[Stored dataset items]
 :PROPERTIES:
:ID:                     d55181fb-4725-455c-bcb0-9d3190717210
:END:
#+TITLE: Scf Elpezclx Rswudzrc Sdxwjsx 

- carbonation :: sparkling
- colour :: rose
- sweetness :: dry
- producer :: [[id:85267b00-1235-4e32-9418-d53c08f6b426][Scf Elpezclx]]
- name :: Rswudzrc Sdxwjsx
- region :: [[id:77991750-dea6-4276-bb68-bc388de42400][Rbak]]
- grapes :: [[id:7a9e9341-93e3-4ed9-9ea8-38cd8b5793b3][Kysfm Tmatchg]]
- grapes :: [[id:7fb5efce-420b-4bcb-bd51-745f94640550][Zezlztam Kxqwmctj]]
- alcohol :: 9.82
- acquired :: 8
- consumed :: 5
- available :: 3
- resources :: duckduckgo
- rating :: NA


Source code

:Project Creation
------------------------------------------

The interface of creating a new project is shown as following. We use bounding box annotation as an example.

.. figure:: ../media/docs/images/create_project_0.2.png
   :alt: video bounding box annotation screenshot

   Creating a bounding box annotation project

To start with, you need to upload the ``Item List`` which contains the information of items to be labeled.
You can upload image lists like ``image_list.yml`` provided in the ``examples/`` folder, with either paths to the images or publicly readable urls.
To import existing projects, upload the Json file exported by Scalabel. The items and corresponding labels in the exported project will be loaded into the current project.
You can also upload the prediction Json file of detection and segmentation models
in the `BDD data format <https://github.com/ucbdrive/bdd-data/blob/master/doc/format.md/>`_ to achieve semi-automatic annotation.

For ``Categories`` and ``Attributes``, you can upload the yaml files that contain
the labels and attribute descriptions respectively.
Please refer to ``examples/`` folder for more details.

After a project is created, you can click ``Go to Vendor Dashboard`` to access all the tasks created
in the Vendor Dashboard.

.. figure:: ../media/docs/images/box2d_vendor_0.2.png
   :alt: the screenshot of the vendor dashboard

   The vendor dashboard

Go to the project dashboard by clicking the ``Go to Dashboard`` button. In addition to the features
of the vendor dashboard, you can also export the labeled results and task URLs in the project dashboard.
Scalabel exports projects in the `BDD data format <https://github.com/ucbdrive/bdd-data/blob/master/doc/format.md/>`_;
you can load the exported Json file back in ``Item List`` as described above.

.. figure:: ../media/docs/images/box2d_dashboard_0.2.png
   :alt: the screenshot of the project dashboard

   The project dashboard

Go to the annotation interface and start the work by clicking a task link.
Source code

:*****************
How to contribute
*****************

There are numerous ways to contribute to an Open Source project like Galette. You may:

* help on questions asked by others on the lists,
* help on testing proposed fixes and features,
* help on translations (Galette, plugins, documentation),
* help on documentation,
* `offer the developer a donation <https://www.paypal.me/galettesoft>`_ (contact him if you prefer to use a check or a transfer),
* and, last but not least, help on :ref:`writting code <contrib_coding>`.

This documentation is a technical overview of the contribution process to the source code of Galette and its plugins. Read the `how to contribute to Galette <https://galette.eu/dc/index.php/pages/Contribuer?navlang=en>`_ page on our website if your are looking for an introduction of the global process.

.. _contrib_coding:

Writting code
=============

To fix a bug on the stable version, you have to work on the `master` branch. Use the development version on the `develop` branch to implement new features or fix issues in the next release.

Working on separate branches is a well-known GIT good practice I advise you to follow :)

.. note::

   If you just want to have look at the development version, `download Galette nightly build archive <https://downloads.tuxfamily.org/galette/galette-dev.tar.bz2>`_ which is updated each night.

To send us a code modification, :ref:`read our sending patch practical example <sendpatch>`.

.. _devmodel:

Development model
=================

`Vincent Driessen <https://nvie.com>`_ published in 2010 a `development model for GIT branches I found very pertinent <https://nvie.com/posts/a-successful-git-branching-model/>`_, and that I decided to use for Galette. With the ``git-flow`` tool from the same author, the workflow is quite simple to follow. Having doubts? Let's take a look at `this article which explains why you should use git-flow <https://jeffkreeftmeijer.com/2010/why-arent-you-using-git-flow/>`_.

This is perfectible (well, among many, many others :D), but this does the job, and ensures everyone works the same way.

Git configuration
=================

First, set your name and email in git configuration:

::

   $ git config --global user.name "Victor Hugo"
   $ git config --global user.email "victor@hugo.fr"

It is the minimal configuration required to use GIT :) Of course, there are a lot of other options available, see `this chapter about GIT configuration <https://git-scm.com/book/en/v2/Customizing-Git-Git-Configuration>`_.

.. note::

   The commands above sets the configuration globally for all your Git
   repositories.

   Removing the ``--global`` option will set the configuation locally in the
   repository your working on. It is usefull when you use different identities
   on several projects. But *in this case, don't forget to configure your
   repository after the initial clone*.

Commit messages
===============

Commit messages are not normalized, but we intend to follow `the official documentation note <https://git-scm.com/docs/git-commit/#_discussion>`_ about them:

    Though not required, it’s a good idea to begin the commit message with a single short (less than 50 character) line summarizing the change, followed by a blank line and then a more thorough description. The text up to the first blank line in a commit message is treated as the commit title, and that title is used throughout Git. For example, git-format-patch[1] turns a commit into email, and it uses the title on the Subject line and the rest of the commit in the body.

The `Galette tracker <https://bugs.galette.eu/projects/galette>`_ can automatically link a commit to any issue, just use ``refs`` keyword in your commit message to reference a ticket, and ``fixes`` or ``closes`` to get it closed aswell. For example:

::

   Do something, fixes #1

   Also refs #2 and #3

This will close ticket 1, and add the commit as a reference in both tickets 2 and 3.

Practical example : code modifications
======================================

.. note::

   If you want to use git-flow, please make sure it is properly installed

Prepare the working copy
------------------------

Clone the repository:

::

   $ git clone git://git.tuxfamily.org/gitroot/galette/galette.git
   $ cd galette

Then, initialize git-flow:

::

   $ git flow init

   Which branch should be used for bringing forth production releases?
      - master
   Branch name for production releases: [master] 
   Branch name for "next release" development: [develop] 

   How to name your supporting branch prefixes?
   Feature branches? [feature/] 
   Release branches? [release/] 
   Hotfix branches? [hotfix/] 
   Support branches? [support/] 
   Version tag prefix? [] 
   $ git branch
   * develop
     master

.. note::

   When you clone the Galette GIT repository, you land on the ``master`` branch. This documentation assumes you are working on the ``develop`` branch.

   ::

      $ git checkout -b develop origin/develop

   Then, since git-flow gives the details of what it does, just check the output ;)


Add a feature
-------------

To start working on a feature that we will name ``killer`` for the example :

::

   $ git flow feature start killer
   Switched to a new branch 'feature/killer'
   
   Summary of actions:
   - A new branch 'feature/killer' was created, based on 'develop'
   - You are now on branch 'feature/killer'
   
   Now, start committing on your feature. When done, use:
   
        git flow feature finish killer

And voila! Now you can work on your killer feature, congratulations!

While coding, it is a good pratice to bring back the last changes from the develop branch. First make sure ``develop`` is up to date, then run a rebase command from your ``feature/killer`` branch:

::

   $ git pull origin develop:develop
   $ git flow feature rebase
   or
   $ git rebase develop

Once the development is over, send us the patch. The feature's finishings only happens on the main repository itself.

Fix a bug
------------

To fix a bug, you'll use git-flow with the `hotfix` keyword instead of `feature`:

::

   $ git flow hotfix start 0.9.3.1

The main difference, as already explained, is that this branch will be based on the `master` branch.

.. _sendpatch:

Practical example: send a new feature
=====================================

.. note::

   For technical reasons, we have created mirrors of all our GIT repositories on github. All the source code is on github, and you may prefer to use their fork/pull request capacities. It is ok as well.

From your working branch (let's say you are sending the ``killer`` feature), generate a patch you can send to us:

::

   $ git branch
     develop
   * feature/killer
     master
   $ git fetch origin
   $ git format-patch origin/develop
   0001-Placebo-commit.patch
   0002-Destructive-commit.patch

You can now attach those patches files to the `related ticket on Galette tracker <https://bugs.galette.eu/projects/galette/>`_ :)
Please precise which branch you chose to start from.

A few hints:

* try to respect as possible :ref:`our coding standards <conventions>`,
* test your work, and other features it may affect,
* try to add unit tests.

---

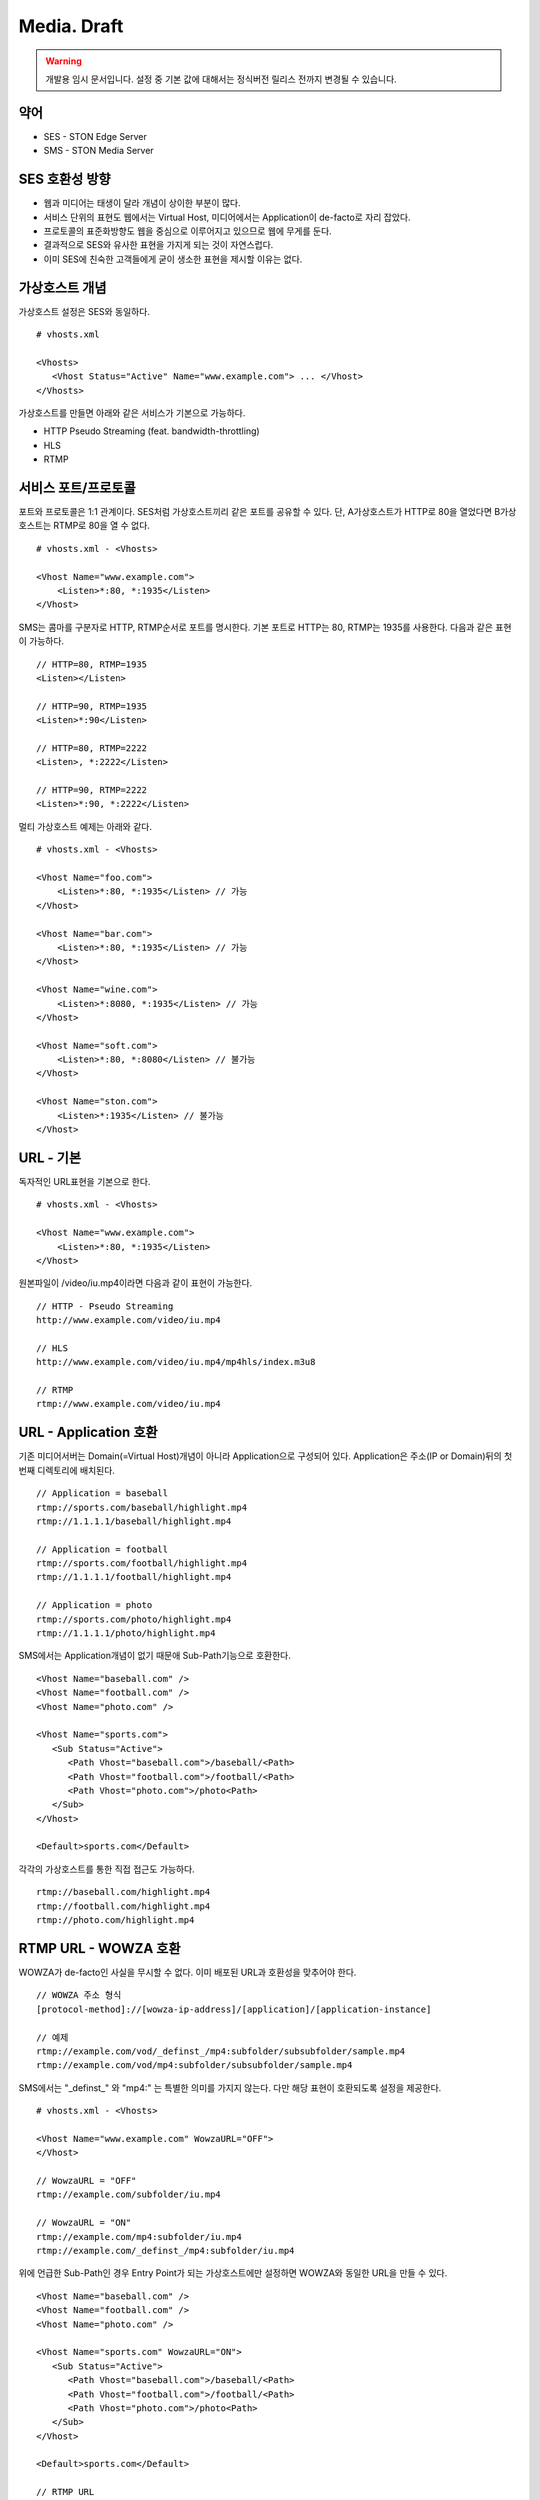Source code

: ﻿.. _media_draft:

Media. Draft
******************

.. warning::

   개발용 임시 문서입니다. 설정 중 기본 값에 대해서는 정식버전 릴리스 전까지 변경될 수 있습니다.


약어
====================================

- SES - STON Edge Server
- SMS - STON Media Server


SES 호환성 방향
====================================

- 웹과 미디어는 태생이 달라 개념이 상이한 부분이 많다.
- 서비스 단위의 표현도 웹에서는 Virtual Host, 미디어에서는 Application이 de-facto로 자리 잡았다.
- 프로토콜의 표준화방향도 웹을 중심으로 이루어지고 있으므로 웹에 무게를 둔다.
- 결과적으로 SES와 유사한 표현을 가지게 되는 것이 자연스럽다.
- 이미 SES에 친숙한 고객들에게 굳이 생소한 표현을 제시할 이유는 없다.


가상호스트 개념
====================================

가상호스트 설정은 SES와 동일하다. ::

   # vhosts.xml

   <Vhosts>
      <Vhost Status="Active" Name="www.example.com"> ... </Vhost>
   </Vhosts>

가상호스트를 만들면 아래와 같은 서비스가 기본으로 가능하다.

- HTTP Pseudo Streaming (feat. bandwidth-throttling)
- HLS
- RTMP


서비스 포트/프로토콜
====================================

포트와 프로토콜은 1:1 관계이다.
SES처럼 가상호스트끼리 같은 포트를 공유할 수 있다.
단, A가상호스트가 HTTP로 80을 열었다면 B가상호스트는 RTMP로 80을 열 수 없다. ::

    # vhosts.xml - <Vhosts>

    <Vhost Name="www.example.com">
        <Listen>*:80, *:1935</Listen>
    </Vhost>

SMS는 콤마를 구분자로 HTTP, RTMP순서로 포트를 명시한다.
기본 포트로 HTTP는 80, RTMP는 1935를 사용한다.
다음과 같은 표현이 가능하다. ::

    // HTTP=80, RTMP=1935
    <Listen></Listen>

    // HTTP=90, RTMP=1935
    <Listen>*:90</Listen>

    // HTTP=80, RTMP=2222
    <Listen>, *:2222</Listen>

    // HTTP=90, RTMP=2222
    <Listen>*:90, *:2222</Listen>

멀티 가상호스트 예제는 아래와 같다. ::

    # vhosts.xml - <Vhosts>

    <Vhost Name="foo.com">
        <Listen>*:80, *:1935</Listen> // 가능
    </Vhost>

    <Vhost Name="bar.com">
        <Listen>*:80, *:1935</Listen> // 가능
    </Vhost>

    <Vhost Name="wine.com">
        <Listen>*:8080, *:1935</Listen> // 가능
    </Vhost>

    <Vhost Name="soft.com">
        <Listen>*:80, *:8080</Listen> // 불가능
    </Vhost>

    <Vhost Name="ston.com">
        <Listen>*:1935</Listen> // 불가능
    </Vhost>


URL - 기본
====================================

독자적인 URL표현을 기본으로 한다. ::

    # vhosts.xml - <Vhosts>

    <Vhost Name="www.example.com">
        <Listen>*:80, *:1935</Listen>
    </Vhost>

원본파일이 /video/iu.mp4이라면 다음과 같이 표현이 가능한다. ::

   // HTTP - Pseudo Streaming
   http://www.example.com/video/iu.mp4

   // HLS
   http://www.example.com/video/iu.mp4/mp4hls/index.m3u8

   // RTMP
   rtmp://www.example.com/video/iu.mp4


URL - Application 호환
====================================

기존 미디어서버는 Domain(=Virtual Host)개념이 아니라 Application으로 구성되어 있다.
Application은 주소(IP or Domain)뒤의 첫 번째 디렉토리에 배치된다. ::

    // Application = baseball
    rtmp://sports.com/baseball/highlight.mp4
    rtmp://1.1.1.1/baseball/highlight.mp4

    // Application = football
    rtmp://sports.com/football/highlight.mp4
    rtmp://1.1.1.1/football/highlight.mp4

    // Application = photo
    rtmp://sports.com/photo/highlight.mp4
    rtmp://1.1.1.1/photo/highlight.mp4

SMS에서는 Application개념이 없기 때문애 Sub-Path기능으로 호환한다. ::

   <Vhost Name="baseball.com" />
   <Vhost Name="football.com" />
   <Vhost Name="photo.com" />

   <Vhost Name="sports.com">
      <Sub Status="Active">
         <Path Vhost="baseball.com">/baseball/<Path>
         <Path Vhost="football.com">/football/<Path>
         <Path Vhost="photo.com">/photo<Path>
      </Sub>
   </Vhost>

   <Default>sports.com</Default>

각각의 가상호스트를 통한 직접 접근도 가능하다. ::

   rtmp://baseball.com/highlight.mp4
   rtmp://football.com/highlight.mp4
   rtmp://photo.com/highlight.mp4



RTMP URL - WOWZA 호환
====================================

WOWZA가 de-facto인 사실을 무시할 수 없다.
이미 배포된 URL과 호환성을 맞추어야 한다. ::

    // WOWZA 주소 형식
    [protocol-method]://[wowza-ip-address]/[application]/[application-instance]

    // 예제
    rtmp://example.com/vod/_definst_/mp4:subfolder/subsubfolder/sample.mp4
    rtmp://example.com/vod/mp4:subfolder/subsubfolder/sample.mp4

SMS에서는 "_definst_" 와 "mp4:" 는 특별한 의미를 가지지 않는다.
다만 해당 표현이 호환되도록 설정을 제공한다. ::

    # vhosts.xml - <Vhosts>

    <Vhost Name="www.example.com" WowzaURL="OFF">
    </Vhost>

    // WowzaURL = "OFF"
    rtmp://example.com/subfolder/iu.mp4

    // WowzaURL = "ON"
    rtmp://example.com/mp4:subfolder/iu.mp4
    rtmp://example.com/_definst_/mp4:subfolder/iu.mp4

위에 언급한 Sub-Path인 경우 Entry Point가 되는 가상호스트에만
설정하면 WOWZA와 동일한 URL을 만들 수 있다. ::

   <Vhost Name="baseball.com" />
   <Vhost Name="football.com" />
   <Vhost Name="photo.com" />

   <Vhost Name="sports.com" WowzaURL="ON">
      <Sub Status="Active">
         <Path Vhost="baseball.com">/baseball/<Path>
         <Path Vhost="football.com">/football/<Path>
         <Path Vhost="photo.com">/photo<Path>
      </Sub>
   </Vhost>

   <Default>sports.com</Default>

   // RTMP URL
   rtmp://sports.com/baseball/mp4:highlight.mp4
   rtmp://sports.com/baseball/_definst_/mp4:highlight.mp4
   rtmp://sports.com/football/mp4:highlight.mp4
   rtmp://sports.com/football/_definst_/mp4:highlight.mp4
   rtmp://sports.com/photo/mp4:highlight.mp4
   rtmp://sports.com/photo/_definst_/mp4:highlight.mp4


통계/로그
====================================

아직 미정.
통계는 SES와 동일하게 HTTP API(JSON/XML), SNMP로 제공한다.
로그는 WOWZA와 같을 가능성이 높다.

TO-DO ITEM
Starting at the line above that holds "- carbonation :: sparkling" and ending at the line that holds "You can also upload", transcribe each line exactly and include no other lines.

FINISHED EXERCISE
- carbonation :: sparkling
- colour :: rose
- sweetness :: dry
- producer :: [[id:85267b00-1235-4e32-9418-d53c08f6b426][Scf Elpezclx]]
- name :: Rswudzrc Sdxwjsx
- region :: [[id:77991750-dea6-4276-bb68-bc388de42400][Rbak]]
- grapes :: [[id:7a9e9341-93e3-4ed9-9ea8-38cd8b5793b3][Kysfm Tmatchg]]
- grapes :: [[id:7fb5efce-420b-4bcb-bd51-745f94640550][Zezlztam Kxqwmctj]]
- alcohol :: 9.82
- acquired :: 8
- consumed :: 5
- available :: 3
- resources :: duckduckgo
- rating :: NA


Source code

:Project Creation
------------------------------------------

The interface of creating a new project is shown as following. We use bounding box annotation as an example.

.. figure:: ../media/docs/images/create_project_0.2.png
   :alt: video bounding box annotation screenshot

   Creating a bounding box annotation project

To start with, you need to upload the ``Item List`` which contains the information of items to be labeled.
You can upload image lists like ``image_list.yml`` provided in the ``examples/`` folder, with either paths to the images or publicly readable urls.
To import existing projects, upload the Json file exported by Scalabel. The items and corresponding labels in the exported project will be loaded into the current project.
You can also upload the prediction Json file of detection and segmentation models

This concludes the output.